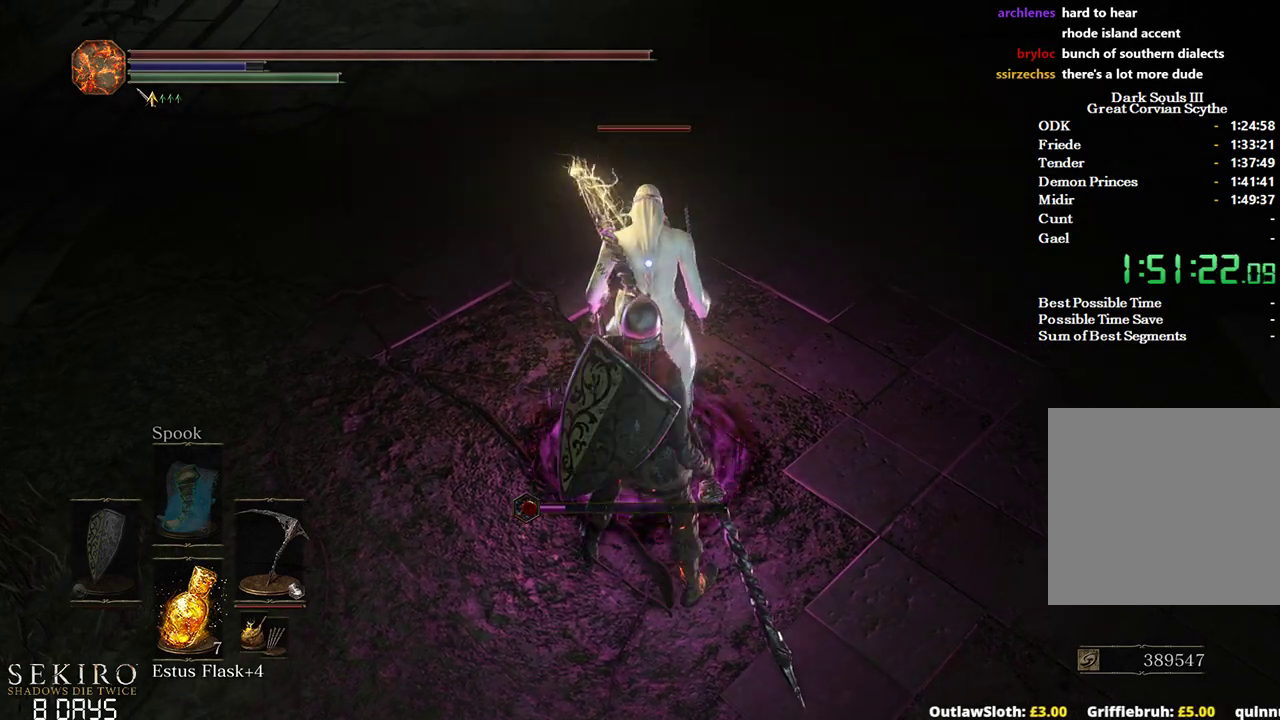
{"dt_ms": 1000, "buttons": [], "left_stick": "center", "right_stick": "center"}
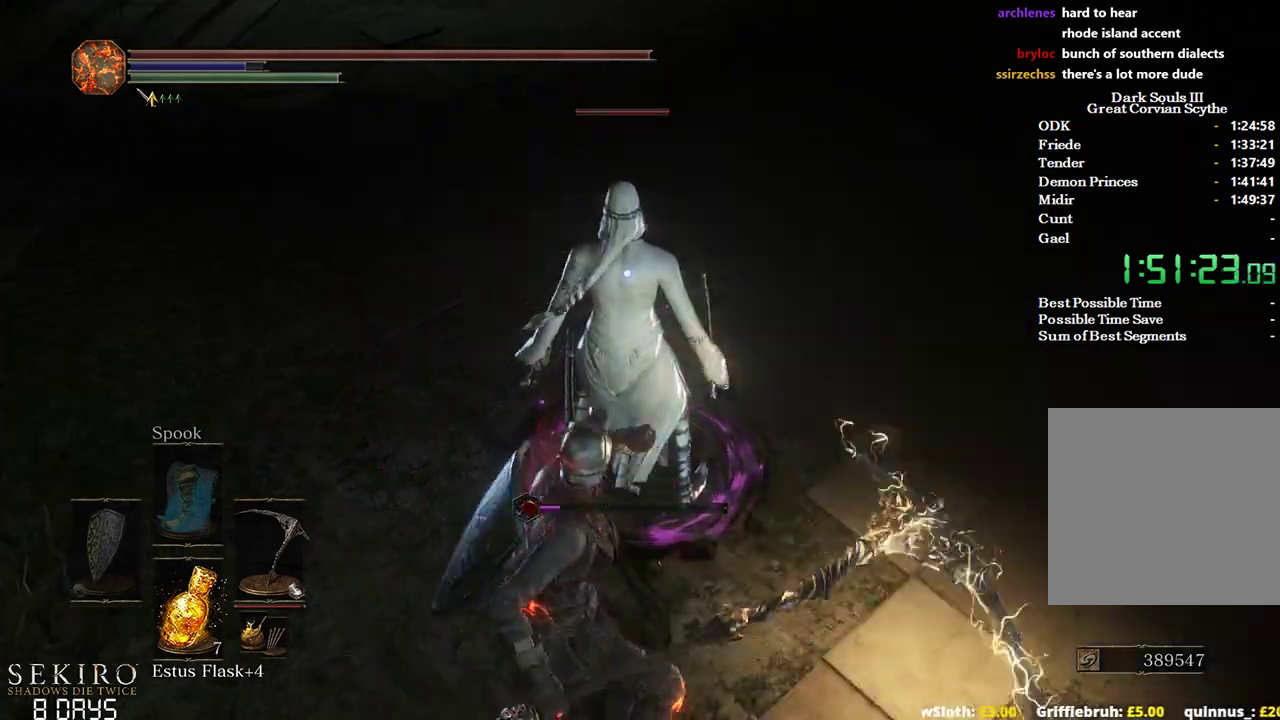
{"dt_ms": 500, "buttons": [], "left_stick": "center", "right_stick": "center", "events": []}
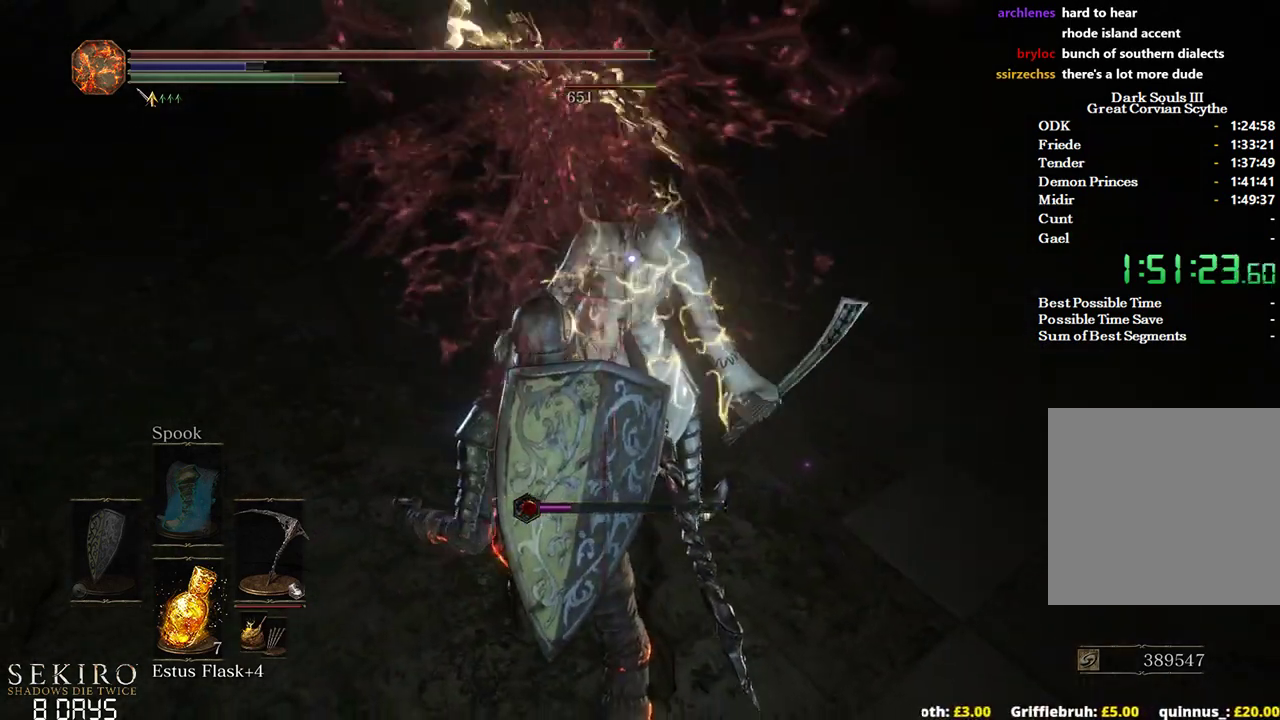
{"dt_ms": 500, "buttons": [], "left_stick": "center", "right_stick": "center", "events": []}
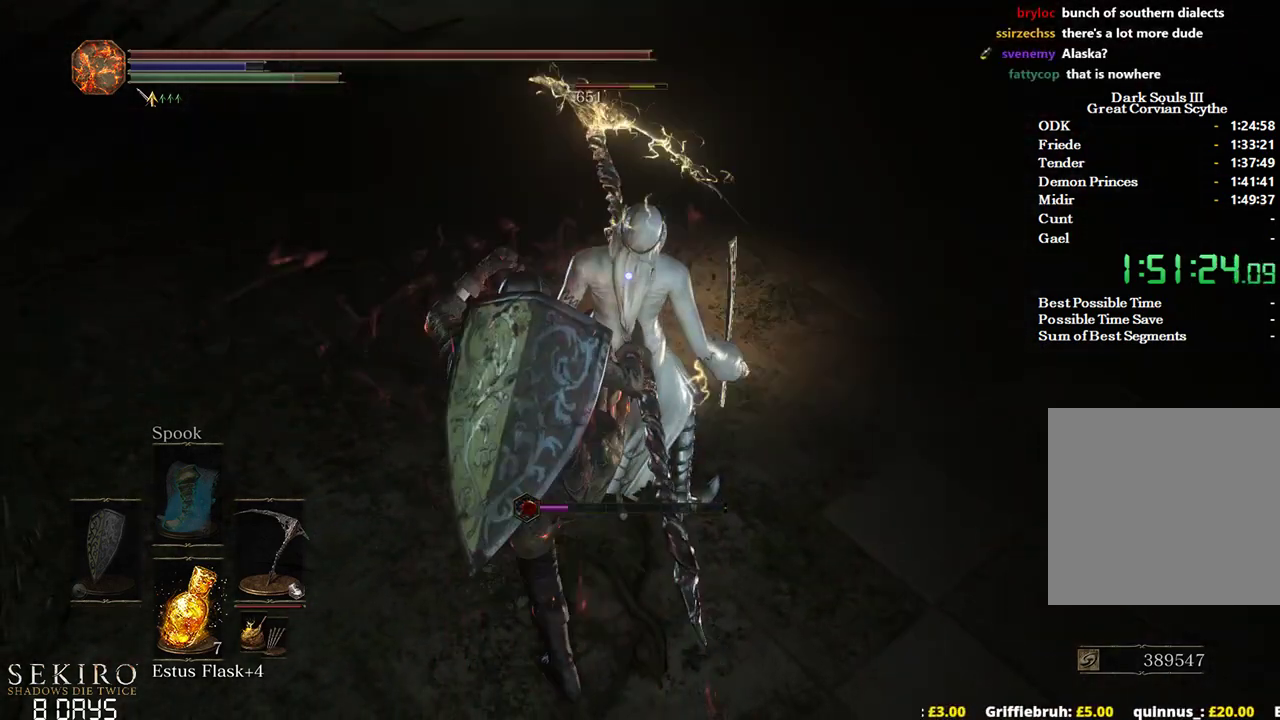
{"dt_ms": 500, "buttons": [], "left_stick": "center", "right_stick": "center", "events": [[350, "B", "down"], [400, "B", "up"]]}
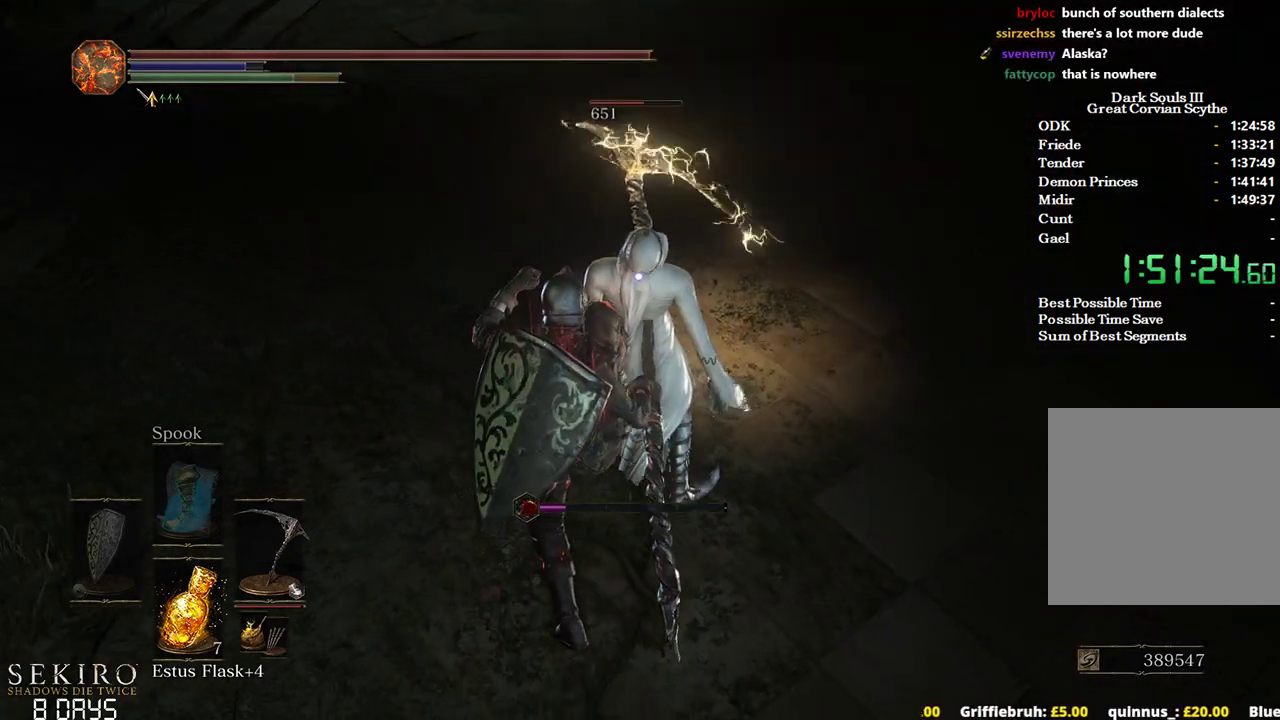
{"dt_ms": 500, "buttons": [], "left_stick": "center", "right_stick": "center", "events": [[17, "B", "down"], [100, "B", "up"], [200, "B", "down"], [267, "B", "up"], [350, "B", "down"], [467, "B", "up"]]}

--------------------------------------------------

Aim of the exercise → Set the listing above down again exactly, leaving pictures out.

Answer →
{"dt_ms": 1000, "buttons": [], "left_stick": "center", "right_stick": "center"}
{"dt_ms": 500, "buttons": [], "left_stick": "center", "right_stick": "center", "events": []}
{"dt_ms": 500, "buttons": [], "left_stick": "center", "right_stick": "center", "events": []}
{"dt_ms": 500, "buttons": [], "left_stick": "center", "right_stick": "center", "events": [[350, "B", "down"], [400, "B", "up"]]}
{"dt_ms": 500, "buttons": [], "left_stick": "center", "right_stick": "center", "events": [[17, "B", "down"], [100, "B", "up"], [200, "B", "down"], [267, "B", "up"], [350, "B", "down"], [467, "B", "up"]]}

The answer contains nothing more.